Le mariage ne devait être qu’une simple formalité. Il y a un an, la Turquie, la République Turque de Chypre Nord et l’UE signaient un contrat prénuptial de 15 ans.
Quel bilan tirer après un an? On attendait un communiqué européen sévère à l’égard du géant d’Asie mineure. Pourquoi donc? A défaut de sévérité, l’UE a donc témoigné d’une certaine perplexité, reprochant à la Turquie notamment un manque de réformes. Pourquoi donc?
Comme si la vieille Europe ne regardait plus le grand frère turc avec les yeux qui brillent. L’UE serait-elle résignée à ne plus pouvoir/vouloir adhérer?
Certes, la Turquie peine à reconnaître un génocide arménien vieux d’un siècle. La France n’a toujours pas fait de mea culpa ni pour l’Algérie, ni pour la seconde guerre mondiale. Certes, il est interdit de dire de mal de son pays en Turquie au risque de finir en prison. Mais pourquoi la petite et vieille Europe devrait-elle trouver à y redire? Elle le savait bien lorsqu’elle a signé le traité d’Helsinki en 1999? Certes, quelques tortures subsistent ça et là en Turquie, mais personne n’est parfait en ce bas monde. Certes, la Turquie avait envahi de force le nord de l’île de Chypre, mais l’affaire est vieille de 32 ans. Plus de quoi fouetter un chat! Personne ne s’en souvient de toute façon. D’ailleurs, pourquoi aucun Etat ne reconnaît-il pas la partie turque de l’île comme toute ou partie officielle de l’île?

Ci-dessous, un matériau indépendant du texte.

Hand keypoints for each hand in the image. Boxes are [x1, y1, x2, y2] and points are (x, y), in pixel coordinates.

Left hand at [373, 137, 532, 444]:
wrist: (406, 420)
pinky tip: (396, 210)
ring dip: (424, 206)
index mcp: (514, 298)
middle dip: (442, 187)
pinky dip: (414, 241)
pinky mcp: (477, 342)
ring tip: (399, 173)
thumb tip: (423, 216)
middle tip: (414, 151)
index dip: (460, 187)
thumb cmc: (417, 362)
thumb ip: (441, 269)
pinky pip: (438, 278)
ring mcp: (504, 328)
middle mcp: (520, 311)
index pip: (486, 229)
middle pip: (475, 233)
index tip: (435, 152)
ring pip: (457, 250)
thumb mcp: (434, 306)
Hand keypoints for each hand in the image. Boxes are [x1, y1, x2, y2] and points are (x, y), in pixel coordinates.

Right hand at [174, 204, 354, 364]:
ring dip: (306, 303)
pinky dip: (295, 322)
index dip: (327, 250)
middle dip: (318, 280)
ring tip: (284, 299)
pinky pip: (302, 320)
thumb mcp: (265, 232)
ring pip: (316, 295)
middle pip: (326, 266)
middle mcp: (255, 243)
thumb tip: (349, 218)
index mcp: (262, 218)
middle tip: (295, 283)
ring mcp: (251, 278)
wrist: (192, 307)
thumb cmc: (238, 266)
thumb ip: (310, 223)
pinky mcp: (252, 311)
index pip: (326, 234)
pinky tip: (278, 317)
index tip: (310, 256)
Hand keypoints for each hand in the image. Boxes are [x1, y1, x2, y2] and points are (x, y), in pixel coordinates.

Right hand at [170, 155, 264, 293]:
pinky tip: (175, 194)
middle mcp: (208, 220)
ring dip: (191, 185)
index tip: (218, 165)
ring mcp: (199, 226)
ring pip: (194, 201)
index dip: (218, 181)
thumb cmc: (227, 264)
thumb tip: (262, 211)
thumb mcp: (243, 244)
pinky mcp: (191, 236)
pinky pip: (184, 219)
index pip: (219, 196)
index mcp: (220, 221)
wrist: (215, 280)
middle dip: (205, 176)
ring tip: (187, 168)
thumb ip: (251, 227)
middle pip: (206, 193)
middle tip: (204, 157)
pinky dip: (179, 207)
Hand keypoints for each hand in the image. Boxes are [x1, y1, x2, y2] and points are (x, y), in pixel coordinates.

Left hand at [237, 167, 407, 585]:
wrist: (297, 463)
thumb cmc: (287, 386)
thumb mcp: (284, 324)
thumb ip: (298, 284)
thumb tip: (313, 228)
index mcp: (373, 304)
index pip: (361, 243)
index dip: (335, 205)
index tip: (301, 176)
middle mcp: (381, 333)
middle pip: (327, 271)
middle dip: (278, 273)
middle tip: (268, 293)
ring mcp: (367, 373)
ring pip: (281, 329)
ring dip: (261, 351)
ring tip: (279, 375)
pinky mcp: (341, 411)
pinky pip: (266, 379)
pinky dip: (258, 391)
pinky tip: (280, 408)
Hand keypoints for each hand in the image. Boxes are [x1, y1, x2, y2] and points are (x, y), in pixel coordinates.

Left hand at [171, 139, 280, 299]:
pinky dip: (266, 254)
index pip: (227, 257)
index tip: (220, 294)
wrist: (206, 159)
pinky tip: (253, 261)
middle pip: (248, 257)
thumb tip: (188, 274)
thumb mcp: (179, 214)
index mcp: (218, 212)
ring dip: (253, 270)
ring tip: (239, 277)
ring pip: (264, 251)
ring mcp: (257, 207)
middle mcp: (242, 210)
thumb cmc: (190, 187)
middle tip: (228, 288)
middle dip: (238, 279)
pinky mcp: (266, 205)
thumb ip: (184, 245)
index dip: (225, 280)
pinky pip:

La Turquie ne comprend pas les réactions européennes et risque de ne plus vouloir de l’Europe, comme les sondages semblent l’indiquer. Le coup du podium de F1 en août dernier (cf. article Tout est bon dans le cochon) était pourtant un appel à l’aide de la Turquie. Pourquoi l’UE ne perçoit-elle pas cette souffrance?
Heureusement, l’UE, sous la houlette de sa présidence finlandaise, semble enfin prête à brader l’illégitime Chypre grecque pour peut-être enfin devenir le 3ème membre de l’Union Turque et pouvoir enfin appartenir à cette nouvelle communauté euroturque, elle-même préambule à une communauté eurasienne le jour où la Chine et l’Inde souhaiteront adhérer aux valeurs européennes (lesquelles d’ailleurs?), elle-même préambule à un gouvernement mondial où tout le monde pourra collaborer en harmonie sur la base de valeurs et d’objectifs communs (lesquels d’ailleurs?) issus d’Europe (ou pas), elle même préambule à un machin intergalactique fondé sur une vague idée de démocratie fondée on ne sait plus quand ni où. Quelque part en Europe?
La position mi-figue mi-raisin de l’Europe envers son modèle d’Asie mineure est étrange. Il est étrange de chercher des défauts à sa future mariée. Comme le souligne justement Olli Rehn, le Commissaire européen à l’élargissement: « nous pourrions nous demander pourquoi nous devrions subitement agir comme un taureau dans une boutique de porcelaines chinoises ».
L’Europe fait des caprices d’enfant. Elle ne peut pourtant pas regretter la domination de l’armée turque dans les affaires du pays et soutenir la laïcité turque garantie par cette même armée mise en place par Atatürk pour prévenir toute tentation religieuse.
Certaines mauvaises langues diront aussi que l’entrée de l’UE dans l’Union turque sera l’occasion pour les patrons européens de dégraisser le mammouth et de délocaliser une bonne partie des emplois vers le géant asiatique. Certes.
Heureusement, le Premier Ministre turc, Erdogan est au dessus de ces chicaneries stériles. Lui qui, il n’y a pas si longtemps, islamiste villiériste dans son discours, jurait contre l’Europe et l’Occident avant qu’il ne soit déclaré inéligible par l’armée turque, avant qu’il ne revienne sous une étiquette plus respectable d’extrêmiste islamiste modéré, ouvre désormais le coeur et la main à la vieille Europe. Pourquoi la France, l’Allemagne et d’autres pays européens refusent-ils cette main tendue en se cherchant des prétextes?
Le monde est devenu instable. L’ONU a échoué avec la deuxième guerre d’Irak. L’UE a bien compris les enjeux d’une Union euroturque comme première pierre d’un plus grand dessein. En laissant la porte ouverte aux négociations, elle laisse intact l’espoir de voir un jour une Union euro-turcasiaticafricaméricomondiale, dont la noble ambition ne serait rien de moins que de recréer une Société Des Nations adaptée au XXIème siècle.
Heureusement que nos 25 Commissaires ne se laissent pas embarquer par leurs opinions nationales!